I got mad at my white friend today. I, as a darker person, had told them to meet me outside at 3 o'clock. They, being VERY special that day, had said, "AM or PM?"
Laughing at their question, I said, "Honey, 3 AM, because I'll lose a fight at 3 PM."
I want to be a pornstar. Even if I completely suck, they will still give me a firm raise.
What do you call someone in a wheelchair being pushed by a cannibal?
A to-go order.
I want to be a bag so we can be together.
What do you get from a co-worker with epilepsy for being accused of harassment? A "seize" and desist letter.
A small, nervous woman steps into a hotel elevator in Las Vegas.
At the next floor, three large, burly men step in. The woman is immediately intimidated and clutches her purse tightly.
Suddenly, one of the men says in a deep voice: "Hit the floor!"
Terrified that she is about to be robbed, the woman drops her bags and collapses face down onto the floor of the elevator, cowering in fear.
The men burst out laughing and help the bewildered woman up. The speaker apologizes profusely and says: "No, ma'am, I meant hit the button for our floor!"
The next morning, the woman receives a massive bouquet of roses and has her entire hotel bill paid for. Attached is a note that says: "Thanks for the best laugh I've had in years."
The penalty for a homeless person being caught stealing bread is an expensive, luxurious prison cell, which is located indoors and comes with free bread and water.
Aren't our governments wizards? Scrooge would be proud.
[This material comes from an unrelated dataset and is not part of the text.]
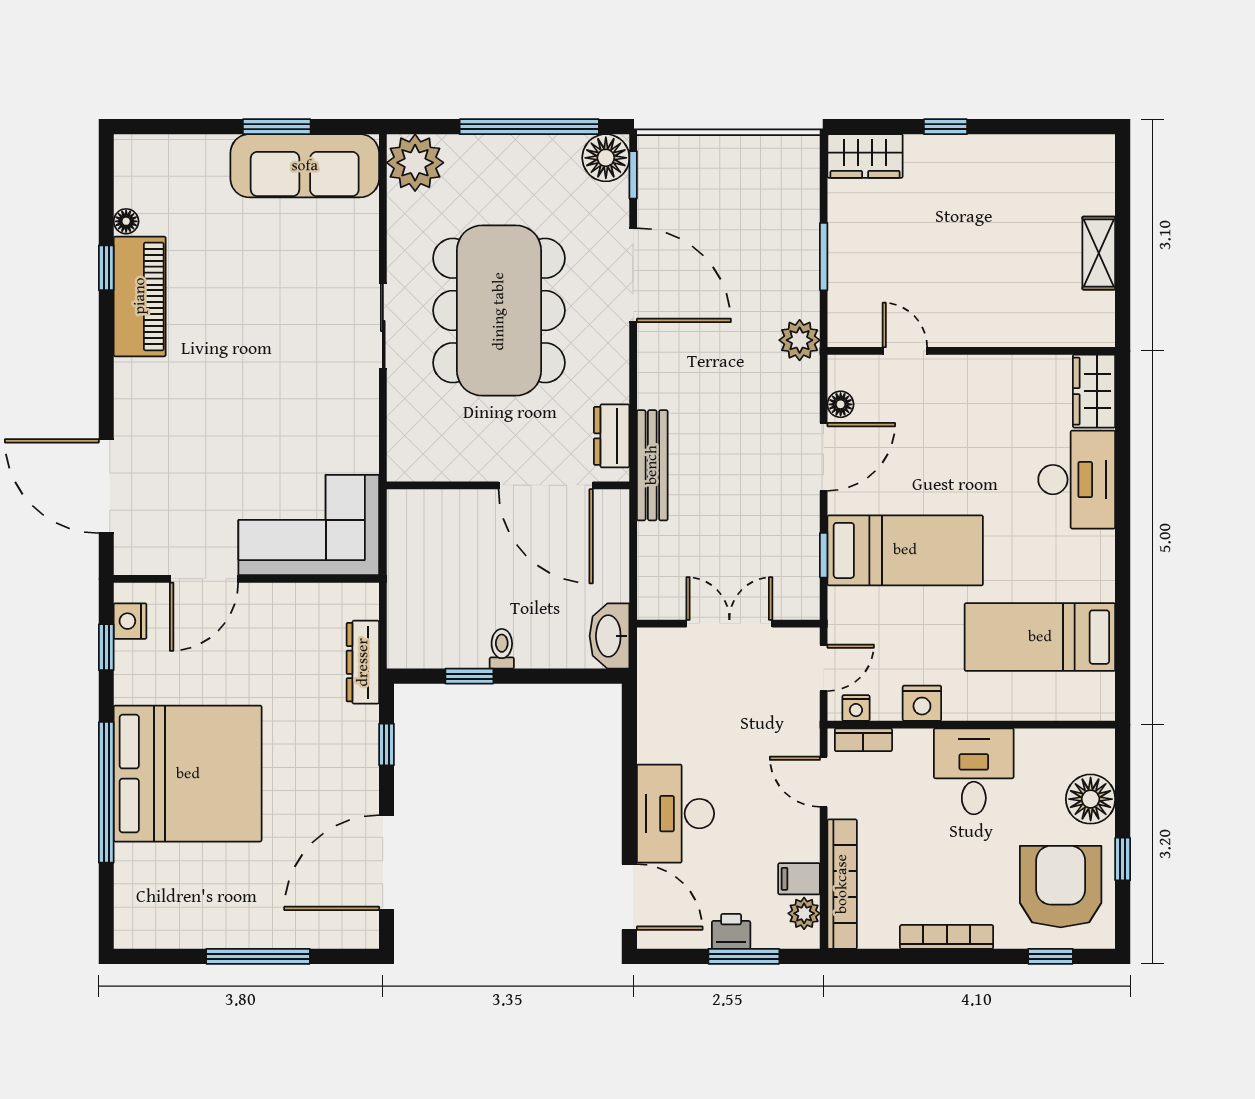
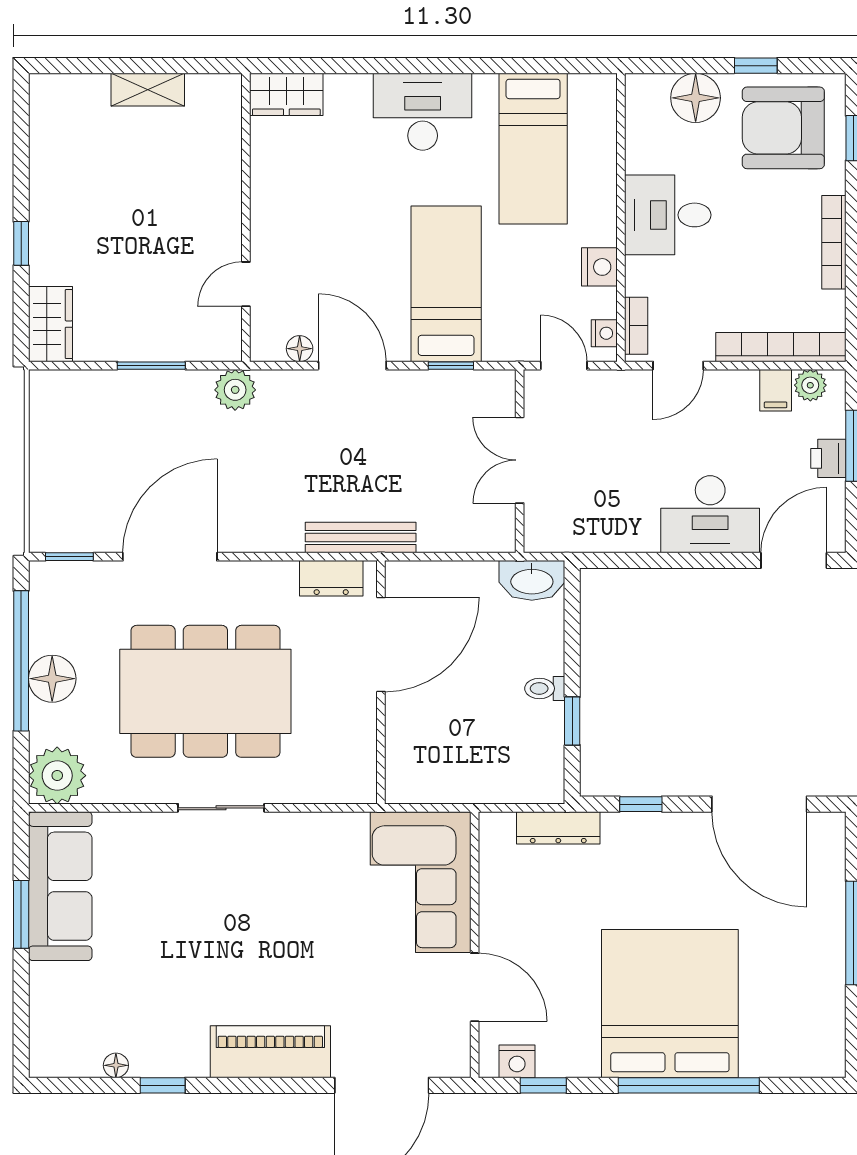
floor lamp: (606, 158) -> (52, 679), moved
piano: (140, 296) -> (270, 1052), moved
desk: (1077, 480) -> (423, 112), moved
What's an Indian scammer's worst nightmare? Google Playstore points being redeemed.
I just got a taste of Kingston, Ontario's only transgender restaurant: 664 Bath. A Dairy Queen who used to be a Burger King.
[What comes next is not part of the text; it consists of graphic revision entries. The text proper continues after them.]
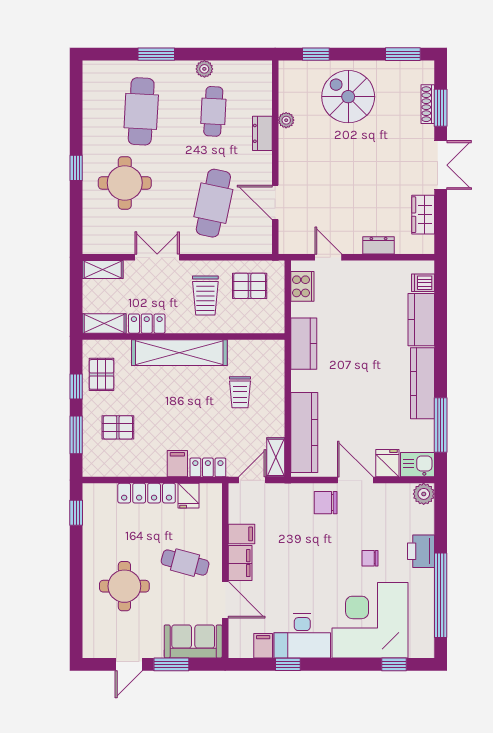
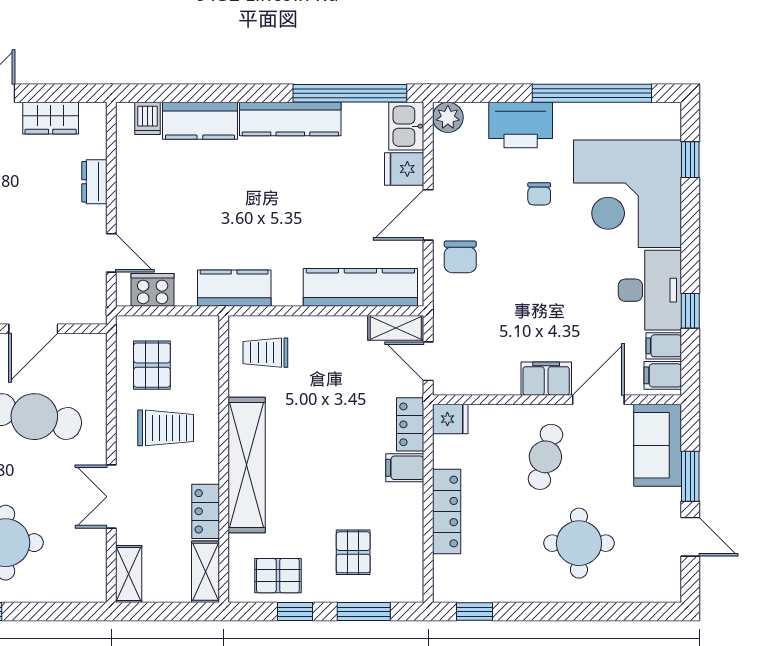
door: (328, 257) -> (111, 253), swing flipped
trolley: (240, 392) -> (265, 353), moved, turned 180
window: (441, 425) -> (350, 93), width x1.46
fridge: (189, 496) -> (450, 419), moved
filing cabinet: (241, 534) -> (663, 375), moved, turned -90
printer: (421, 551) -> (521, 125), width x1.37, depth x1.19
What is written on the gravestone of a TV reporter?
"You must be back at 8:00 p.m."
In the morning, I become a cereal killer. Stepped on a corn flake.
Then there was the run-in with a pair of orphaned Rice Krispies. Snap. Crackle. No pop.
I've been taken into custody as a cereal offender and am about to be put on trial in Food Court. I fully expect them to sentence me to Life.
I don't joke about paraplegics; they wouldn't be able to stand up for themselves.